Skeptiker mögen diese Geschichte als unglaublich im wörtlichen Sinne abtun, aber vielleicht ist das zu schnell geurteilt. Im Jahr 2016 büxte ein Hirtenhund namens Pero aus und machte sich auf den Weg zu seinen alten Herrchen. In nur zwölf Tagen legte er eine Entfernung von 385 Kilometern zurück – von seinem neuen Zuhause im englischen Lake District bis nach Wales – und kam in guter Verfassung an, völlig unerwartet. Pero war gechippt, an seiner Identität konnte also keinerlei Zweifel bestehen.13

Niemand weiß, wie Pero dieses Meisterstück gelang. Es ist wohl denkbar, dass er dank einer ungewöhnlichen Folge günstiger Entscheidungen nach Hause zurückfand, doch das ist schwer zu glauben. Die Orientierungsfähigkeiten von Hunden und Katzen fanden bisher überraschend wenig wissenschaftliche Aufmerksamkeit. Eine neuere Studie ergab jedoch, dass sich Hunde bevorzugt nach Norden oder Süden wenden, wenn sie ihr Häufchen machen.

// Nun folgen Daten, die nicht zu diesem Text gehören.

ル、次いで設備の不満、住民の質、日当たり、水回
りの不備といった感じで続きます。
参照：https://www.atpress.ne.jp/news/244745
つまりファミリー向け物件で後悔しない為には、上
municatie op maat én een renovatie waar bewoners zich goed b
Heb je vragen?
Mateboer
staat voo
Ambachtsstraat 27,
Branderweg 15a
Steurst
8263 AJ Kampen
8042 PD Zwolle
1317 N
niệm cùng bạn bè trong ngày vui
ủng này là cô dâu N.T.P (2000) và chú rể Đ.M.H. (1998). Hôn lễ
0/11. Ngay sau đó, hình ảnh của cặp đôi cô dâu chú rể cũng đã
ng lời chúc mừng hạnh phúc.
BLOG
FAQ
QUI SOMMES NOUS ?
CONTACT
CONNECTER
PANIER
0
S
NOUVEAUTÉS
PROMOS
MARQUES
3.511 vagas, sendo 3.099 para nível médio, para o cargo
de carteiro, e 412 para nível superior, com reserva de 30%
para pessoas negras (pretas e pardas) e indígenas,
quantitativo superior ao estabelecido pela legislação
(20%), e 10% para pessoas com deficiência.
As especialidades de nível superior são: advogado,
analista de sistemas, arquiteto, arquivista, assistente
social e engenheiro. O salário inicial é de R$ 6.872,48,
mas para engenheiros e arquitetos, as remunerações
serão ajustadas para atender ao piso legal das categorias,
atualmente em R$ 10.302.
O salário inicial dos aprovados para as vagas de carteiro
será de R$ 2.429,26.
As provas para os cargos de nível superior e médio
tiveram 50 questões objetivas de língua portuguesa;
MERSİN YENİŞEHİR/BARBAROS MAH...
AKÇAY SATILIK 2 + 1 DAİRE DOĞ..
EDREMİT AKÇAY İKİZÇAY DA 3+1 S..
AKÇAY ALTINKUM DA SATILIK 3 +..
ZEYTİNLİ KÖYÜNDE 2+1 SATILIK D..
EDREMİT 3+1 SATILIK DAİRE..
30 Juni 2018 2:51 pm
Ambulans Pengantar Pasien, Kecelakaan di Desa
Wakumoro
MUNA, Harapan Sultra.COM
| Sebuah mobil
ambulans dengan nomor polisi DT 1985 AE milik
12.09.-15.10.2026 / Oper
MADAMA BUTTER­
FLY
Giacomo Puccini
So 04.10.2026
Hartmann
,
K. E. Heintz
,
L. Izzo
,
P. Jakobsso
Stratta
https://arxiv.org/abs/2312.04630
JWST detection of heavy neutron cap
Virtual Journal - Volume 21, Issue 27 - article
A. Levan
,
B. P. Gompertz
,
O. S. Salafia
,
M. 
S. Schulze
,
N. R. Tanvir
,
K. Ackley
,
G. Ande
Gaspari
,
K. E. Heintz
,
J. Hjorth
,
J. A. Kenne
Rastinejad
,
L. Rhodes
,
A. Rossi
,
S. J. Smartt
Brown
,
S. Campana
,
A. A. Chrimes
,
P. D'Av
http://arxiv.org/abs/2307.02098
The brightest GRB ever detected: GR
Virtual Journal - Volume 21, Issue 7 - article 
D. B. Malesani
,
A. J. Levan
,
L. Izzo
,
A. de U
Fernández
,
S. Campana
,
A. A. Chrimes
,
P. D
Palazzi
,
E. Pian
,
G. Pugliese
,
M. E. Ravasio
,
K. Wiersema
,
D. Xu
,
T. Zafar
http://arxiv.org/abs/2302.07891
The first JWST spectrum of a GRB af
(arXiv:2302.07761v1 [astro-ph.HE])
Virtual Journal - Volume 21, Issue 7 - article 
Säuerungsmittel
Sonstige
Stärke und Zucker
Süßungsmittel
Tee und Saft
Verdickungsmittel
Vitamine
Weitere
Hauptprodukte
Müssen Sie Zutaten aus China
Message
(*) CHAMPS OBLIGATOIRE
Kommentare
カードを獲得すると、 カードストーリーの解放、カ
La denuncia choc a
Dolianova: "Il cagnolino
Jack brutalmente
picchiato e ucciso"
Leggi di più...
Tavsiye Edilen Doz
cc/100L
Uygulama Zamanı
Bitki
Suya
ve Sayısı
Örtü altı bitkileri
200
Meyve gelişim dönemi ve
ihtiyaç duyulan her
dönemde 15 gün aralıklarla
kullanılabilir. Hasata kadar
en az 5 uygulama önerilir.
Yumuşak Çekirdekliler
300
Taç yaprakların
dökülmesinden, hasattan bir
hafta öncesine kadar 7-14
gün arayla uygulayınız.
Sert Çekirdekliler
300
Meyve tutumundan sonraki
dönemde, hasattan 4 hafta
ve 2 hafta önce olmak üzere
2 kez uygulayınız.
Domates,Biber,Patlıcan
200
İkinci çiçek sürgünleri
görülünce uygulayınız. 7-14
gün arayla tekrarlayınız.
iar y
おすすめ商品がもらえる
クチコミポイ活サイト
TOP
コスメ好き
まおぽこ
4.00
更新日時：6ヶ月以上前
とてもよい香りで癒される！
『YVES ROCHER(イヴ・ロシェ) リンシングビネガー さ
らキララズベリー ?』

Vielleicht verfügen sie also über eine Art inneren Kompass, mit dessen Hilfe sie zumindest die Richtung ausmachen können. Wenn das zutrifft, erweitern sie eine rasch länger werdende Liste von Lebewesen, die das Magnetfeld der Erde spüren können.14 Aber nur mithilfe eines Kompasses hätte Pero nicht nach Hause zurückfinden können.

Es ist möglich, dass Pero es irgendwie schaffte, sich den Weg zu seinem neuen Heim im Lake District einzuprägen. Konnte er dann diese Route rekonstruieren und zurückverfolgen? Vielleicht spielte dabei auch sein scharfer Geruchssinn eine Rolle.